The world will be a fundamentally different place when many of these students graduate from college. Change is being driven by advances in the fields of STEM (science, technology, engineering and math), and will only accelerate. Job growth today for STEM already outpaces growth for all other occupations.


At the same time, the US is struggling to prepare its students to be leaders in these fields. International test scores show the US ranking higher than only 15 percent of all OECD countries in math. For science, that total only jumps to 24 percent.


SAP is a major player adjusting this course. In 2014, the company, in partnership with local governments and colleges, launched its Early College High School initiative. BTECH, a six-year, free-of-charge school in New York City, was first to come. Templeton, a five-year program in Vancouver, and C-Town Tech in Boston will both welcome Year 1 students this fall.  In Boston and New York, students have the unique opportunity to work towards an associate’s degree in a STEM field while still in high school. In Vancouver, students are on pathway to STEM majors at a local university.


Combined, 325 students are presently enrolled in the initiative. And those numbers will increase. Within two years SAP will have four programs in total, with Oakland set to welcome 60 first-year students in the fall of 2016.


This model has been proven to work. Just this year, IBM saw six of its students graduate from a program similar to the one SAP is running. All were offered jobs with IBM. In his 2013 State of the Union address, President Obama praised IBM’s program as one that “puts our kids on a path to a good job.”


SAP’s programs are off to promising starts. Having been open for a little more than a year, students from both schools have already completed complex projects and engaged in unique experiences. Students from Templeton, for example, built remote control rover cars and thermodynamic cubes, and in June participated in “TEMPTalks,” a series of talks delivered by the students on important topics to an audience of over 150.
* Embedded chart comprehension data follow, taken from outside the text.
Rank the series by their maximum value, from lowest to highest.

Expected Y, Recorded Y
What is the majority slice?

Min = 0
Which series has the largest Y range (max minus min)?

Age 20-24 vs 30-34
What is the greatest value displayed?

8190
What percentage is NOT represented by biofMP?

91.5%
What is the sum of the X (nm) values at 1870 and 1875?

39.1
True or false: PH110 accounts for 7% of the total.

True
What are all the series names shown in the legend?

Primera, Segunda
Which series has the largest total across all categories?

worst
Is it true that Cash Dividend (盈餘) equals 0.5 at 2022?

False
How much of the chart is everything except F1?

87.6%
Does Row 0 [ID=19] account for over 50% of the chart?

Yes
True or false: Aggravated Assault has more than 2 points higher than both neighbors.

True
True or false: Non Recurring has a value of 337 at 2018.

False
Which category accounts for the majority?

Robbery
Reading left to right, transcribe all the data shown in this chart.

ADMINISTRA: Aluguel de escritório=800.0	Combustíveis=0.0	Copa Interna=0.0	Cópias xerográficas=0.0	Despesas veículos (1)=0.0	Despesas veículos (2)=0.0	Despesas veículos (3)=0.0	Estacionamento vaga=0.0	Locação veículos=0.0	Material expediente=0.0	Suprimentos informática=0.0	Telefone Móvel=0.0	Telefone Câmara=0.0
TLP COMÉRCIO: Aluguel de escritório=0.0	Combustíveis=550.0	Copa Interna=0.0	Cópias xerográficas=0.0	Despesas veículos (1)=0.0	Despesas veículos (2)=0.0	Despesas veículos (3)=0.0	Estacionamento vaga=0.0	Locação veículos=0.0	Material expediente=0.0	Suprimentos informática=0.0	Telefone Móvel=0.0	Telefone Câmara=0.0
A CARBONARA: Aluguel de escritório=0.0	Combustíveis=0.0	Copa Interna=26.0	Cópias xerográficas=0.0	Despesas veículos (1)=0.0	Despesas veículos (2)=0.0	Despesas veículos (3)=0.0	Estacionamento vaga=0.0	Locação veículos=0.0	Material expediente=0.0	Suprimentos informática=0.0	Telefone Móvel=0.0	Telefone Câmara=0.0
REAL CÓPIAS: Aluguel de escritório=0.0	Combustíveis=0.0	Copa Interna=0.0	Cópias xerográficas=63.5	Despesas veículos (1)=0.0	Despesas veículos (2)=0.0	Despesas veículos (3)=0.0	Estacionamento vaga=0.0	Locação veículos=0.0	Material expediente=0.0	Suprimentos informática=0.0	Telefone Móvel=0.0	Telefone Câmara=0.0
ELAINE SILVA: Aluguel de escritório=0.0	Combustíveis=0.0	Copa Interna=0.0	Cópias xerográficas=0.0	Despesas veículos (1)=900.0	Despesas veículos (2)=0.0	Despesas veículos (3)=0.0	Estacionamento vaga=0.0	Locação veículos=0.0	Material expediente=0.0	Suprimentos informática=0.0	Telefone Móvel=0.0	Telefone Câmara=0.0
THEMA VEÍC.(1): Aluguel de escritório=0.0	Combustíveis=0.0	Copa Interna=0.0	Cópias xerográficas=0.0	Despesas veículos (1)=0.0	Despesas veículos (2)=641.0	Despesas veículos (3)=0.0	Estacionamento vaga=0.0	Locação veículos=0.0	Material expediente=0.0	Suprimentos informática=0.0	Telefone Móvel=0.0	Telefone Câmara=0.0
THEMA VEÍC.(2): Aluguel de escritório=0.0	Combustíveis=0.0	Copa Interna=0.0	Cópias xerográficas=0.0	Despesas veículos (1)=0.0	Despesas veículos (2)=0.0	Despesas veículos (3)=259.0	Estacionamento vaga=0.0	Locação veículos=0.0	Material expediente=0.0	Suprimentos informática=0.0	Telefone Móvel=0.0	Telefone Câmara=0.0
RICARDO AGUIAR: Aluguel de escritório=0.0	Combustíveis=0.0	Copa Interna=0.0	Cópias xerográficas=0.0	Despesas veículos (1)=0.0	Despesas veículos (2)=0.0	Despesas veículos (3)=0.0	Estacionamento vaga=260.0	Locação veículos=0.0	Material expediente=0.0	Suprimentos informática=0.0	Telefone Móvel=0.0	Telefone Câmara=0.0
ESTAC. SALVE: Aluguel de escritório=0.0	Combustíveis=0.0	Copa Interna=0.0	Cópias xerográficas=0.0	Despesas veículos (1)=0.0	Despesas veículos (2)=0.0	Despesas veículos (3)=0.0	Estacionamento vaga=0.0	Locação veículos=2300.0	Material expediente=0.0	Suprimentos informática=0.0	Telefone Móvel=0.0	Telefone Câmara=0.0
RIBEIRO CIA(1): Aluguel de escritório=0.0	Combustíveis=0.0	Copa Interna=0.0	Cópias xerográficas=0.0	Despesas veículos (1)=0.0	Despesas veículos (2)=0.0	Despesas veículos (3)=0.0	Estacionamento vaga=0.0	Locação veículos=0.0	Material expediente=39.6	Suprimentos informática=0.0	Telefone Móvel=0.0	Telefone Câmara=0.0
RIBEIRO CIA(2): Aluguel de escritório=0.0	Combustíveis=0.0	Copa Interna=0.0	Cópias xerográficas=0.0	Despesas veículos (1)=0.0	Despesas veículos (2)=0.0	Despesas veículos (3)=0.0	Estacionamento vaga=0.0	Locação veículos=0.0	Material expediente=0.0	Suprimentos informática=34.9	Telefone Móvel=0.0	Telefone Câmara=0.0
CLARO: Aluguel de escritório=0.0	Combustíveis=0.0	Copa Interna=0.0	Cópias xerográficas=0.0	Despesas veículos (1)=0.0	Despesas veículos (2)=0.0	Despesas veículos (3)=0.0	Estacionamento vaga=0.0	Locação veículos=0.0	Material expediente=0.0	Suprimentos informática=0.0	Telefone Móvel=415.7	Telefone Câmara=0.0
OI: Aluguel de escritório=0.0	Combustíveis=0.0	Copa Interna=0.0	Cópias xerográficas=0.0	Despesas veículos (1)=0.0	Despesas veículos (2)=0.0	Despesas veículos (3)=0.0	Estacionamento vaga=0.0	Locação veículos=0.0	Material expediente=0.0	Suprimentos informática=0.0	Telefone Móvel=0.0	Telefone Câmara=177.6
To ensure continued success, SAP developed a comprehensive strategy. Willing and committed partners, as well as SAP employee presence, are the most critical components of that strategy. Kate Morgan, who heads corporate social responsibility for SAP in North America, puts it this way: “We only open schools where there is a large SAP-employee base, and where the school districts and post-secondary partners fully embrace the innovative approach. We want to build sustainable programs which will thrive, and that means the community has to be at the center, since the programs are theirs at the end of the day. ”


Mentorship is a pillar of the program, so a large employee presence is necessary. Employee presence also offers more opportunities for students and employees to engage, increasing the likelihood that stronger relationships will be formed—crucial to each student’s success.


Partnerships are just as integral. SAP, embracing the idea of collective impact, requires the support of the community in order for the program to be successful. Without these partners fully on board, the program would never be able to live up to its potential, which would adversely affect student outcomes. As Mark Frey, director of Oakland’s Skyline High School’s technology academy, says about the benefit of their post-secondary education partner there, “a lot of kids when they graduate go, 'What do I do now'? If they get a two-year degree while in high school, they can keep going and transfer to a four-year college."


With BTECH’s one-year anniversary coming up, and new programs set to open, SAP can now proudly say it is doing its part to address the growing gap in STEM education—an effort that is helping the world run better.